:: RECORDS TO PROCESS ::
════════
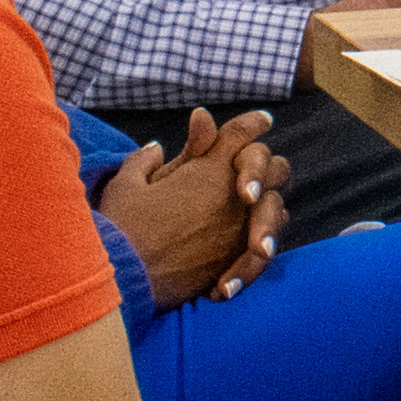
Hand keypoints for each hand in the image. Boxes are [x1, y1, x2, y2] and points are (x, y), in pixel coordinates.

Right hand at [94, 108, 289, 310]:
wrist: (128, 280)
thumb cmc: (122, 226)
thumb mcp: (130, 181)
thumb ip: (149, 159)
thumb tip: (160, 146)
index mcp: (208, 169)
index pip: (240, 134)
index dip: (252, 123)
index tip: (262, 120)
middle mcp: (233, 197)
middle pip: (272, 165)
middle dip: (264, 164)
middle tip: (248, 172)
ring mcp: (241, 231)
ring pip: (278, 208)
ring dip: (268, 204)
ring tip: (250, 209)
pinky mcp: (240, 263)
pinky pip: (267, 249)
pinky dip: (260, 241)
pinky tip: (247, 245)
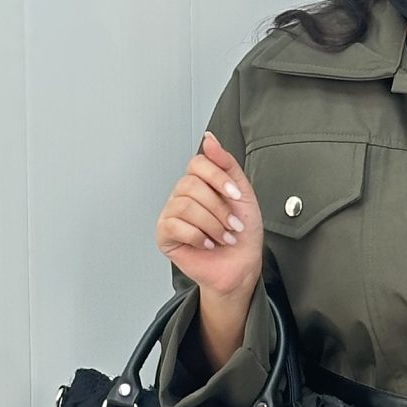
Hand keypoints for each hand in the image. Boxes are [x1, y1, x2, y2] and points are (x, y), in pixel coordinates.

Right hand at [156, 131, 262, 300]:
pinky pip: (175, 226)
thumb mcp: (242, 194)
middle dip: (219, 208)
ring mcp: (171, 214)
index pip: (197, 163)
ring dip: (212, 225)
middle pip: (191, 185)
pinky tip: (207, 244)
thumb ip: (226, 164)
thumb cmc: (242, 233)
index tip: (235, 195)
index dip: (217, 178)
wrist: (241, 266)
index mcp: (200, 183)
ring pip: (184, 206)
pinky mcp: (164, 234)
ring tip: (223, 237)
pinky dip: (198, 237)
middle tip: (232, 224)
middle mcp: (183, 195)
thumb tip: (209, 140)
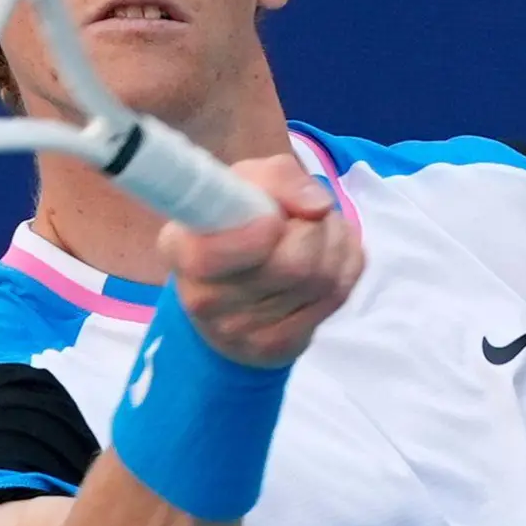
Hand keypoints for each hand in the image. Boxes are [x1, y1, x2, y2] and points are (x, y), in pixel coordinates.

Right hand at [157, 155, 363, 367]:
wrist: (236, 289)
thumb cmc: (237, 222)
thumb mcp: (246, 182)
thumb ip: (279, 178)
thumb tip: (318, 206)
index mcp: (181, 250)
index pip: (208, 257)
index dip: (253, 237)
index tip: (273, 219)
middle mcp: (203, 300)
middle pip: (292, 265)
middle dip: (313, 227)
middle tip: (305, 214)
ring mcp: (243, 333)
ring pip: (323, 279)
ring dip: (334, 241)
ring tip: (318, 228)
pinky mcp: (280, 347)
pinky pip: (338, 294)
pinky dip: (344, 264)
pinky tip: (327, 256)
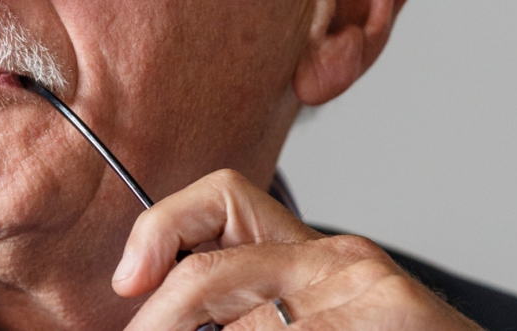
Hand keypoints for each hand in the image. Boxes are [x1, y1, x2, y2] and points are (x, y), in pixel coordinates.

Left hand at [111, 170, 482, 329]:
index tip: (127, 281)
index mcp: (313, 250)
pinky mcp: (389, 322)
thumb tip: (150, 298)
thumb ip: (246, 297)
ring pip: (241, 324)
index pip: (218, 198)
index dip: (157, 231)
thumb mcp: (316, 308)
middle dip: (158, 319)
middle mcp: (339, 261)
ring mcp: (365, 297)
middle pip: (208, 272)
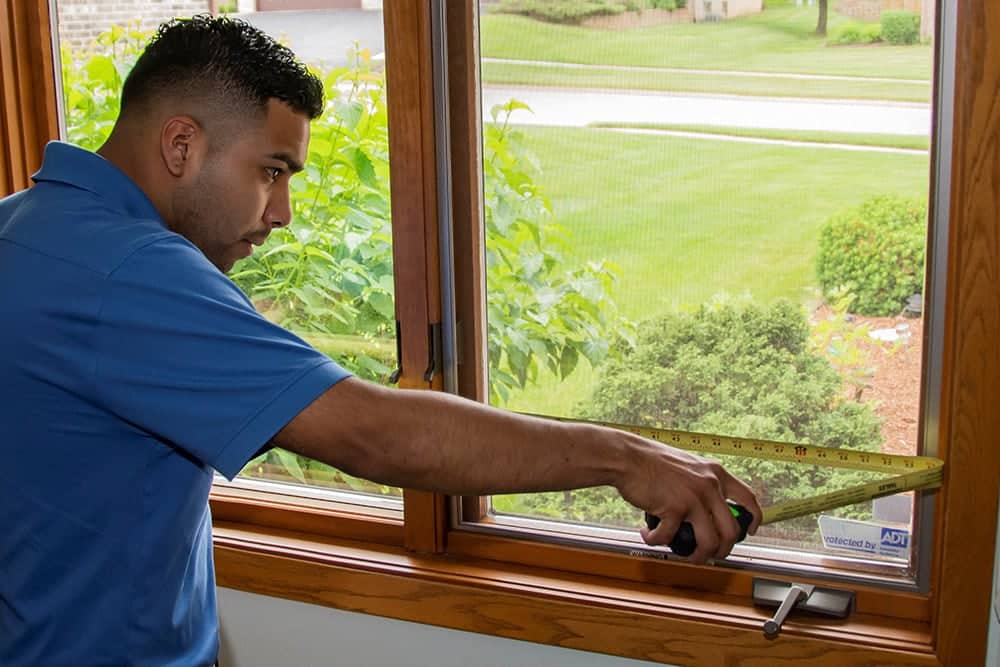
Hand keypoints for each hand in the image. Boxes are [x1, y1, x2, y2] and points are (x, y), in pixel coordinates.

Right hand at [614, 432, 760, 563]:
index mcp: (716, 473)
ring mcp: (693, 498)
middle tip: (710, 554)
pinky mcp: (674, 509)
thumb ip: (702, 483)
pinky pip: (670, 537)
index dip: (754, 519)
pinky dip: (657, 541)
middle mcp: (709, 486)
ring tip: (684, 554)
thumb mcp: (688, 466)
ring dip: (697, 556)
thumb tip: (708, 510)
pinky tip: (649, 535)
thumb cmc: (651, 460)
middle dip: (722, 550)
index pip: (748, 498)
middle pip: (731, 531)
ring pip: (709, 542)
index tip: (751, 531)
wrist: (628, 457)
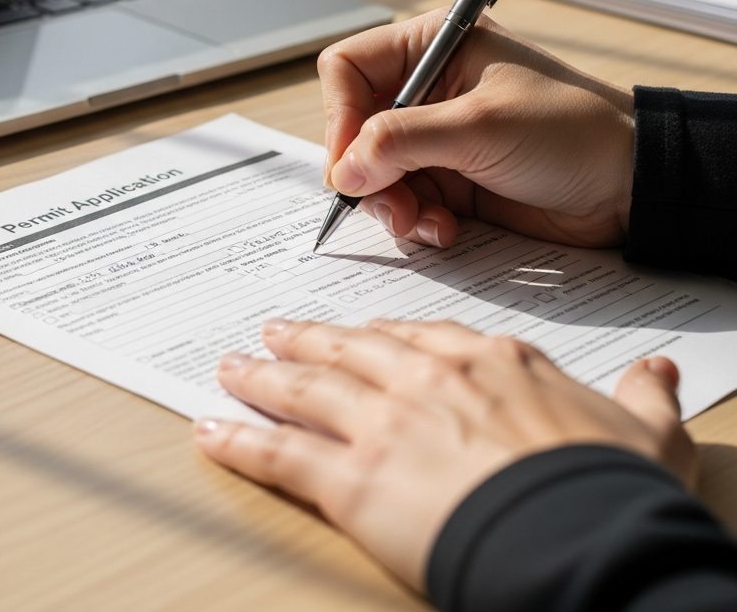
════════
:: TASK BRIEF ::
Leaving out the pictures, output each line above exactly as it is.

:: EXERCISE RESPONSE ::
Hand keypoints for each hand in the image. Boxes are [x1, y1, x2, y2] and points are (x, y), in pixel coordinates.

Right hand at [94, 108, 289, 310]:
wrist: (128, 280)
thumb cmc: (122, 226)
thumb mcp: (130, 181)
thumb ip: (149, 159)
thumb tip: (160, 146)
index mcp: (208, 169)
index pip: (240, 134)
index dip: (252, 123)
index tip: (262, 120)
middle mcp: (233, 197)
middle pip: (272, 165)
middle dip: (264, 164)
middle tip: (248, 172)
ring mcp: (241, 231)
ring pip: (278, 208)
ring dip: (268, 204)
ring tip: (250, 209)
pinky mcp: (240, 263)
pinky pip: (267, 249)
pinky dip: (260, 241)
pinky tip: (247, 245)
Hand keypoints for each hand in the image. Boxes are [x1, y1, x2, y2] and points are (x, y), in pixel coordinates.

Right hand at [156, 131, 262, 300]:
pinky pip: (175, 226)
thumb mcp: (242, 194)
middle dip: (219, 208)
ring mcp: (171, 214)
index pip: (197, 163)
ring dip: (212, 225)
middle pip: (191, 185)
pinky tip: (207, 244)
thumb ip: (226, 164)
thumb cmc: (242, 233)
index tip: (235, 195)
index dip: (217, 178)
wrist: (241, 266)
index mcp: (200, 183)
ring pip: (184, 206)
pinky mcp: (164, 234)
ring tip: (223, 237)
pinky dip: (198, 237)
middle tip: (232, 224)
middle mcp: (183, 195)
thumb tip: (209, 140)
Hand keypoints for each hand in the image. Boxes are [x1, y1, x2, y2] and points are (x, y), in pixel coordinates.

Right hand at [157, 155, 363, 367]:
wrist: (236, 289)
thumb cmc: (237, 222)
thumb mcp: (246, 182)
thumb ip: (279, 178)
thumb tip: (318, 206)
index mcp: (181, 250)
index pip: (208, 257)
index dip: (253, 237)
index tip: (273, 219)
middle mcp: (203, 300)
middle pip: (292, 265)
middle dip: (313, 227)
middle tip: (305, 214)
ring mcp: (243, 333)
ring pip: (323, 279)
ring dip: (334, 241)
ring tip: (318, 228)
pinky mcp: (280, 347)
pinky pip: (338, 294)
pinky dip: (344, 264)
pinky tip: (327, 256)
Hand keypoints for each hand in the image. Boxes are [x1, y1, x2, y2] and points are (x, y), in pixel coordinates.

Left hand at [111, 170, 482, 329]:
index tip: (127, 281)
index mcp: (313, 250)
pinky mcp: (389, 322)
thumb tip: (150, 298)
thumb ip: (246, 297)
ring pip: (241, 324)
index pip: (218, 198)
index dip: (157, 231)
thumb mcp: (316, 308)
middle dip: (158, 319)
middle mcp: (339, 261)
ring mcp: (365, 297)
middle pip: (208, 272)
Hand keypoints for each hand in the image. Boxes are [x1, y1, x2, y2] and points are (x, y), in pixel coordinates.

Right hand at [614, 432, 760, 563]:
index mcp: (716, 473)
ring mcp: (693, 498)
middle tip: (710, 554)
pinky mcp: (674, 509)
thumb ip: (702, 483)
pinky pip: (670, 537)
index dip: (754, 519)
pinky dip: (657, 541)
middle mcp: (709, 486)
ring tip: (684, 554)
thumb mcp: (688, 466)
ring dip: (697, 556)
thumb tip: (708, 510)
pinky tip: (649, 535)
thumb cmc: (651, 460)
middle dip: (722, 550)
index pip: (748, 498)
middle pip: (731, 531)
ring pip: (709, 542)
index tip: (751, 531)
wrist: (628, 457)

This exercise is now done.